Many, but not all, require that the injury be a result of an injury by accident. Simply put, injuries that are not born out of unusual circumstances and occur in the normal work routine are not compensable claims in North Carolina. Claims for most body parts require unusual circumstances in order for the insurance company to be liable. Back and neck claims are the exception in that no accident is required – only a specific traumatic incident.

There are several methods of investigation employed by workers’ compensation insurance companies. The most typical is the recorded statement. Adjusters will interview injured workers early in a case to ask questions about the circumstances of an injury. Adjusters will also review old medical records or communicate with other insurance companies to see if the worker has filed previous workers’ compensation or personal injury claims.

Yes. Several of our attorneys were once workers’ compensation defense attorneys and are fully aware the lengths that an insurance company will go to create evidence that puts the injured worker in an unfavorable light.

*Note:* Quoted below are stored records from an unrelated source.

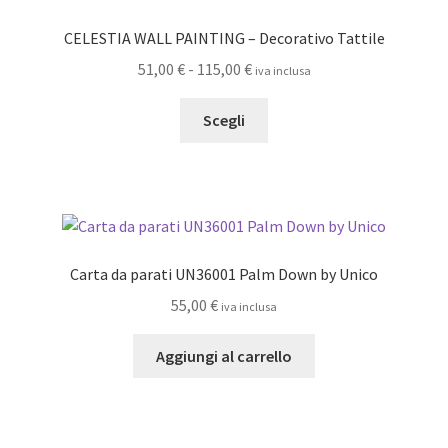
possono
CELESTIA WALL PAINTING – Decorativo Tattile
essere
Fascia
51,00
€
-
115,00
€
iva inclusa
scelte
di
nella
Questo
prezzo:
Scegli
pagina
prodotto
da
del
ha
51,00 €
prodotto
più
a
varianti.
115,00 €
Le
opzioni
Carta da parati UN36001 Palm Down by Unico
possono
55,00
€
iva inclusa
essere
scelte
Aggiungi al carrello
nella
pagina
del
prodotto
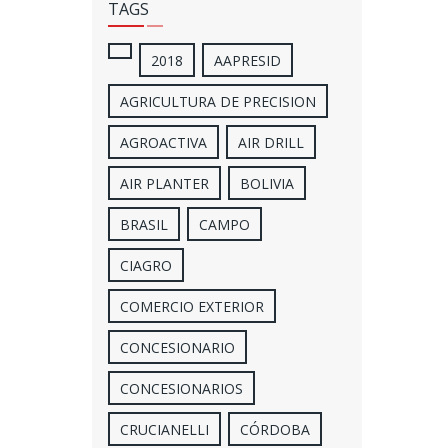
TAGS
2018
AAPRESID
AGRICULTURA DE PRECISION
AGROACTIVA
AIR DRILL
AIR PLANTER
BOLIVIA
BRASIL
CAMPO
CIAGRO
COMERCIO EXTERIOR
CONCESIONARIO
CONCESIONARIOS
CRUCIANELLI
CÓRDOBA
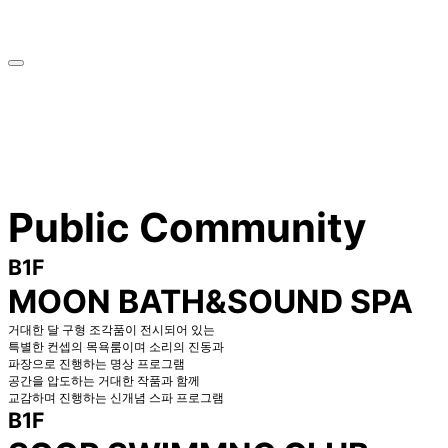
Public Community
B1F
MOON BATH&SOUND SPA
거대한 달 구형 조각품이 전시되어 있는
특별한 컨셉의 목욕룸이며 소리의 진동과
파장으로 진행하는 명상 프로그램
공간을 압도하는 거대한 작품과 함께
교감하며 진행하는 신개념 스파 프로그램
B1F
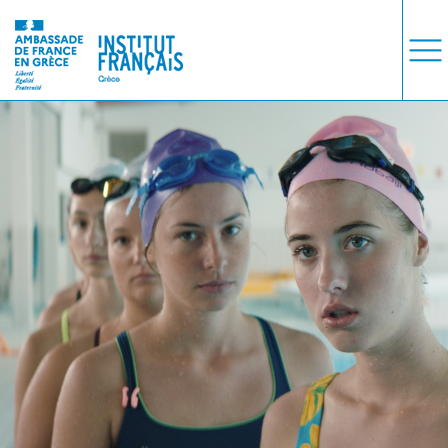
ΜΑΘΗΜΑΤΑ
ΕΞΕΤΑΣΕΙΣ
ΣΠΟΥΔΕΣ
ΣΥΝΕΡΓΕΙΕΣ
ΒΙΒΛΙΟΘΗΚΗ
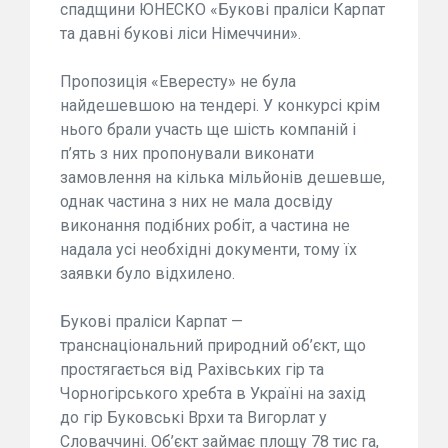
спадщини ЮНЕСКО «Букові праліси Карпат
та давні букові ліси Німеччини».
Пропозиція «Евересту» не була
найдешевшою на тендері. У конкурсі крім
нього брали участь ще шість компаній і
п’ять з них пропонували виконати
замовлення на кілька мільйонів дешевше,
однак частина з них не мала досвіду
виконання подібних робіт, а частина не
надала усі необхідні документи, тому їх
заявки було відхилено.
Букові праліси Карпат —
транснаціональний природний об’єкт, що
простягається від Рахівських гір та
Чорногірського хребта в Україні на захід
до гір Буковські Врхи та Вигорлат у
Словаччині. Об’єкт займає площу 78 тис га,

Yes. Another type of claim besides workplace accidents are occupational diseases. Occupational diseases can consist of everything from bursitis to asbestosis. Specific expert medical testimony is usually required to prove an occupational disease, but the North Carolina Workers’ Compensation Act specifically makes occupational disease claims compensable in certain circumstances.

As long as an injured worker can prove they are disabled, they are entitled to weekly benefits for up to 500 weeks. The North Carolina Workers’ Compensation Act allows for an extension of time on those 500 weeks in certain circumstances.

Family members (typically children and spouses) of injured workers that die as a result of a workplace accident are entitled to workers’ compensation death benefits. In addition to benefits, family members are entitled to burial expenses.

Injured workers can request a second opinion with a physician of their choice, at the insurance company’s expense, when determining whether the treating physician’s assigned disability rating is fair. However, it is more complicated when requesting a second opinion for diagnoses, treatment options, and work restrictions. The insurance companies still hold some control in those situations.

Every claim is different. The factors that matter most in this analysis include what the worker’s average weekly wage is, their vocational profile (age, education), the type of restrictions the treating physician assigns, and whether the injured worker can return to work at wages similar or greater than their pre-injury wages. There are literally dozens of other factors that affect the analysis. It takes attorneys years and practice to understand all the things necessary to think about when evaluating the worth of a claim.